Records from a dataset
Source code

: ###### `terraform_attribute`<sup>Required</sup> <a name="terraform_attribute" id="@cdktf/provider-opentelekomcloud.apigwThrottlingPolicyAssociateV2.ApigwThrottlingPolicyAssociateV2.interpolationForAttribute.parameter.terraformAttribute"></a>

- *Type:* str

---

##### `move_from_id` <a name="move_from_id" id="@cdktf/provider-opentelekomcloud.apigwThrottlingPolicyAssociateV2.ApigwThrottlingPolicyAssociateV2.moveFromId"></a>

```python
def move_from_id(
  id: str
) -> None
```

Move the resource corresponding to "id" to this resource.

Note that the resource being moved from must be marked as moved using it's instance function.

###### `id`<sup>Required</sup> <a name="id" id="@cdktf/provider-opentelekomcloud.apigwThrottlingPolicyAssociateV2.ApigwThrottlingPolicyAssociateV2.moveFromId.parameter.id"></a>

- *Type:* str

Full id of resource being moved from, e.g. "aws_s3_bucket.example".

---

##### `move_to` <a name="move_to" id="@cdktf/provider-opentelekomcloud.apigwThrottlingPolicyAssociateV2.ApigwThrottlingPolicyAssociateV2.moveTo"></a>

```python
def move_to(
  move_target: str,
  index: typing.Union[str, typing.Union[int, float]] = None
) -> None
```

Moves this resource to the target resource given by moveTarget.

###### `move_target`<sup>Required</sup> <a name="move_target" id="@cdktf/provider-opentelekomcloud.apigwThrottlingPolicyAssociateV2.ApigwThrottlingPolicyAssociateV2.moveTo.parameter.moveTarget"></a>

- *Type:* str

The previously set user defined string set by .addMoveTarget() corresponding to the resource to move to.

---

# WORK TASK:
From the records above, reproduce exactly the lines from the one with "Full id of resource" to the one with "Moves this resource", both included, and no others.

# OUTPUT OF THE EXERCISE:
Full id of resource being moved from, e.g. "aws_s3_bucket.example".

---

##### `move_to` <a name="move_to" id="@cdktf/provider-opentelekomcloud.apigwThrottlingPolicyAssociateV2.ApigwThrottlingPolicyAssociateV2.moveTo"></a>

```python
def move_to(
  move_target: str,
  index: typing.Union[str, typing.Union[int, float]] = None
) -> None
```

Moves this resource to the target resource given by moveTarget.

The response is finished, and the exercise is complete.